Возможно, мелькнула мысль, это и погубило Галантлара. Христианнейший рыцарь, шел с крестом на плаще, крестиком на шее и верой в правоту и торжество Христа. Он не мог вот так взять и отдаться магии, что противна его христианской сути, которую он выжигал огнем и мечом.
А вот чудесам… да, мог. Обладая помимо мускулов еще и огромной духовной силой, как-то получил доступ… или возможность творить то, что охристианенные простолюдины называют чудесами, а проще говоря — магией. Тертуллиан не догадывается, что я очень серьезно воспринял его слова. Я знаю, что такое допинги. Я видел, как сжигали спортсменов, за пару лет превращая в дряхлых стариков. Тертуллиан кивнул в сторону тусклого окна:
— Начало положено: восстанавливается церковь. Если будешь не рушить их, а поддерживать, то сила твоя, как паладина, будет расти. Ты уже знаешь, что паладин залечивает раны соратников… однако паладины не могли лечить себя, это делали другие паладины. Это мудро, это правильно! Ты стал исключением, когда начал лечить и себя. Понял?

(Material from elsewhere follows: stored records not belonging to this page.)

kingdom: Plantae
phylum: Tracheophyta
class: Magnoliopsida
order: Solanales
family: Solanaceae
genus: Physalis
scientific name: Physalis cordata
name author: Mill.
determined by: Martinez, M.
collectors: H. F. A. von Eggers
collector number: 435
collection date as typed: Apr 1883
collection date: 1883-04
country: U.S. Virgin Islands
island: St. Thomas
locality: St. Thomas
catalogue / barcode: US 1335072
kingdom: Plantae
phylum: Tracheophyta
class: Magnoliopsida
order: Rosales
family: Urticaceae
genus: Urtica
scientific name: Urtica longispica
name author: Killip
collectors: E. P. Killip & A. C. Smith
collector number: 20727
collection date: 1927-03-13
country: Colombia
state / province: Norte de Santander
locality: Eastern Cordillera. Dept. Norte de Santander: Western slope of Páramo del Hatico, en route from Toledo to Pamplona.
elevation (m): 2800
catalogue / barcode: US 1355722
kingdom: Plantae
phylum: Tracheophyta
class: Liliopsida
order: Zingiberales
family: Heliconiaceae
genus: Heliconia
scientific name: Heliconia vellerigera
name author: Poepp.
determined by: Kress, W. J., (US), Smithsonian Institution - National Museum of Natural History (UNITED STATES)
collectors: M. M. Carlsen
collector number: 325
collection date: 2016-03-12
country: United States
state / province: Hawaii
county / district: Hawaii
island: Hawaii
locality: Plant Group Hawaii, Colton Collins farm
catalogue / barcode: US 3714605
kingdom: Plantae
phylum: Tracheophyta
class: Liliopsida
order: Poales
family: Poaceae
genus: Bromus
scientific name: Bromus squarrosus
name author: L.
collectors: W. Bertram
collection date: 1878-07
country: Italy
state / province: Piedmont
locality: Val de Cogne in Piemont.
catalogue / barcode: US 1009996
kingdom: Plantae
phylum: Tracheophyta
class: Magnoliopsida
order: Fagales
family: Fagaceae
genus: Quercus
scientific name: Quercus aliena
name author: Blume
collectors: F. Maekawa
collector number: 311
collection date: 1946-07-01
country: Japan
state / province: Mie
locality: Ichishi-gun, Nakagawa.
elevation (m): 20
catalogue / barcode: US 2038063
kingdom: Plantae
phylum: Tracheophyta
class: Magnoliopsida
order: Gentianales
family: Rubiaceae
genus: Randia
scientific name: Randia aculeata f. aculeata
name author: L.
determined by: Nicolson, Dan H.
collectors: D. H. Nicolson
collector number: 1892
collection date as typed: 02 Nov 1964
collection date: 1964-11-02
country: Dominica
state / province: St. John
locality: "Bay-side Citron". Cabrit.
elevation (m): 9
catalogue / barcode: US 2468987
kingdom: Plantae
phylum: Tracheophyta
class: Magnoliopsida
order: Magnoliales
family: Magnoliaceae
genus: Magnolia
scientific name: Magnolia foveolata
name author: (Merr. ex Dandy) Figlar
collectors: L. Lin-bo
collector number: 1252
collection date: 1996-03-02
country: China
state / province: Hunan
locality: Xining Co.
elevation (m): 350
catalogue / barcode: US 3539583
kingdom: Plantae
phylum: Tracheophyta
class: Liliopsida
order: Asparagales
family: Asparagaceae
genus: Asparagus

— Увы, — ответил я. — Даже не знаю, радоваться ли?
— Кому больше дано… — сказал Тертуллиан.
— Это я понимаю, — заверил я. — Я прохожу по статье «…в особо крупных размерах». Спросят так спросят!
— Тогда мне добавить нечего, — произнес он невесело. — Разве еще вот что… Мы, адепты Церкви, можем только создавать. Сколько бы ты ни произносил «разрушься», «уничтожься», «провались», «сгори» и ни желал всем сердцем разрушений или смерти — ничего не выйдет. Магия, которая доступна нам, может только лечить, творить, создавать…
Свет разом исчез, комната стала темной и мрачной. Едва-едва краснеют пятна чадящих светильников, со всех сторон начали подползать нечистые запахи, появление Тертуллиана их выжгло так же легко, как темноту в углах комнаты.
Я рухнул в постель, задумался. Я не тот простак, которому надо объяснять прописные истины христианства. Возможно, как раз понимаю возможности и цели христианства чуточку иначе, чем Тертуллиан. Хотя, конечно, Тертуллиан — отец Церкви, гигант, а я мошка, но я мошка, сидящая на плече этого гиганта, я знаю о христианстве все-таки больше…
Я знаю о других ветвях христианства, знаю о Варфоломеевской ночи, слышал про этих гугенотов, католиков, кальвинистов, лютеран, а ведь простой и малодумающий народ не понимает даже такого простейшего иносказания, как случай с Магометом, когда он объявил, что сумеет приблизить к себе гору. Толпы собрались смотреть на такое чудо, Магомет появился и велел горе приблизиться. Гора не сдвинулась, тогда Магомет спокойно сказал: если гора не идет к Магомету, Магомет пойдет к горе.
На самом деле он всего лишь выполнил то, что пообещал: сумел приблизить к себе гору, а еще в иносказательной форме показал простакам, что к любой цели есть разные пути и если один не подходит — ищу другой, обязательно отыщется. Но дурачье просто гыгыкало, уверенное, что хитрый жулик надул лохов. Что ж, каждый понимает в меру своего развития.
Я — понимаю больше. Возможно… Впрочем, Тертуллиан подсказал путь, как наращивать свою мощь.
Дверь отворилась, вошла с заставленным подносом в руках юная служанка, золотые волосы заплетены в длинную косу с неизменной голубой лентой, широкий и скрывающий формы тела сарафан до полу, но я успел увидеть маленькие босые ступни.
Вид у служанки был донельзя испуганный, чуть-чуть выступающие над краем глубокого выреза белые нежные полушария часто вздымаются.
— Ваша милость, — пролепетала она, — простите, но… дверь была закрыта! А из-под нее в щель такой свет, такой свет… что я даже не знаю!
Я сел на ложе, проследил взглядом, как она поставила поднос краем на стол, ловко переставляет медный кувшин, блюдо с гречневой кашей и жареным мясом. Отдельно — соленые огурчики в дополнение к затребованному мною рассолу. Крупная грудь, совершенно не тронутая загаром, стыдливо прячется под грубой тканью.
— Тебя зовут Леция? — спросил я. — Помню-помню…
Она вздрогнула, уставилась на меня расширенными глазами.
— Д-да, ваша милость…
— Не затягивай пояс так туго, — посоветовал я. — Ты хорошая девушка, это даже отец Ульфилла подтвердит… может быть. А если нет, то я скорее его прикажу повесить, чем позволю тебя обидеть.
Она вздрогнула сильнее, отступила от стола, прикрываясь деревянным подносом, как щитом.